BEGIN Information shown
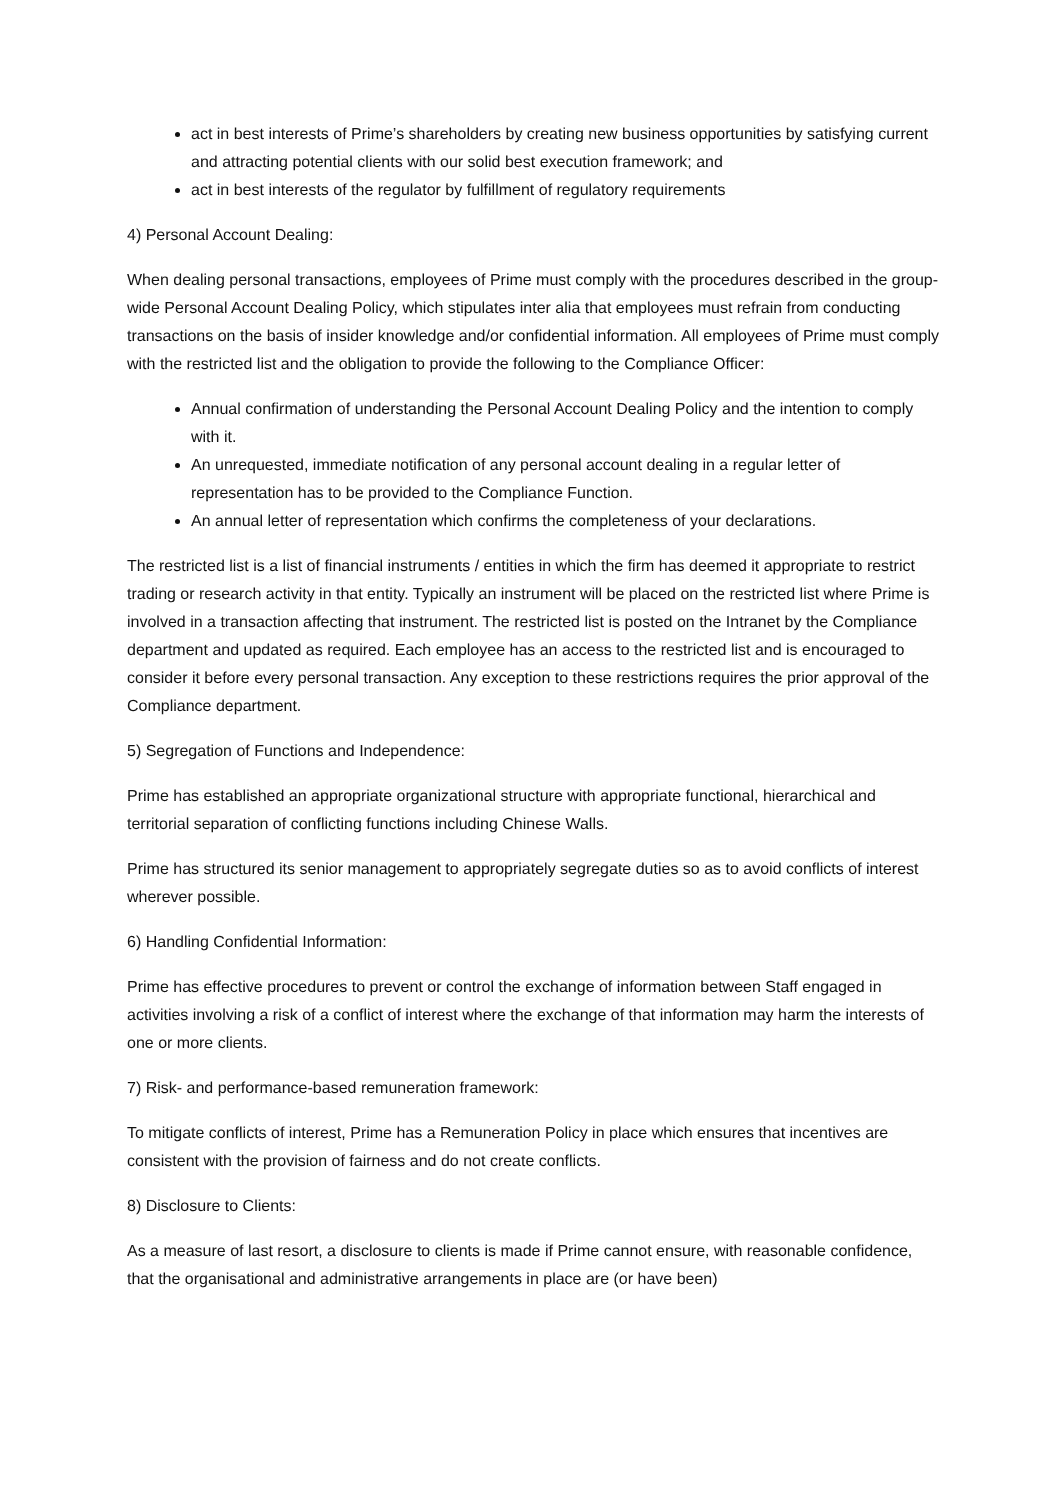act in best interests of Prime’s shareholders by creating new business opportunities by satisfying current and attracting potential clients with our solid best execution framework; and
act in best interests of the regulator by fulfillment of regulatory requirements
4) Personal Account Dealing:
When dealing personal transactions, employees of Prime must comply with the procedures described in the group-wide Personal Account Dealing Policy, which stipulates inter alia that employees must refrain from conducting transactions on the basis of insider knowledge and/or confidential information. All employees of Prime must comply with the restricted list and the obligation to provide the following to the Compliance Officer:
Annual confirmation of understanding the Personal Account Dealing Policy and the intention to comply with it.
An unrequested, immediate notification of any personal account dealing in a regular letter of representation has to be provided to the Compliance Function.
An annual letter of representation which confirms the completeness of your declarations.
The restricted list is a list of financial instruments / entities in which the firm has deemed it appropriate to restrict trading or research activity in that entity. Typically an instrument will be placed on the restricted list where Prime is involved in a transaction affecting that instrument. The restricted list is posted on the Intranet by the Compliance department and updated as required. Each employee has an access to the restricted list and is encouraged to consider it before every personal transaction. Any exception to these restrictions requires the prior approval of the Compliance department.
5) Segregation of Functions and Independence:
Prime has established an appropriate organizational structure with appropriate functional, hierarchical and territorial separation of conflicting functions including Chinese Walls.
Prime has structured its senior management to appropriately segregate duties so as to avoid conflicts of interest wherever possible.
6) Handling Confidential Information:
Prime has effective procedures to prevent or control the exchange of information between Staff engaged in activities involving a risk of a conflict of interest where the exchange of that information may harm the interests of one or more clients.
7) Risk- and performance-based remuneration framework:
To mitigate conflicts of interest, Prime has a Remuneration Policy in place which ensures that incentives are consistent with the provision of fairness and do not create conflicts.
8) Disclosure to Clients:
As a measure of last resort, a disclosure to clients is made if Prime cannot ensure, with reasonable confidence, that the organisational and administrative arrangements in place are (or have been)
END Information shown
#### [Exercise instructions]
Write out again, exactly, only the lines from the beginning of the material above to the line that holds "4) Personal Account", both ends included, and no pictures.

#### [Expected output]
act in best interests of Prime’s shareholders by creating new business opportunities by satisfying current and attracting potential clients with our solid best execution framework; and
act in best interests of the regulator by fulfillment of regulatory requirements
4) Personal Account Dealing:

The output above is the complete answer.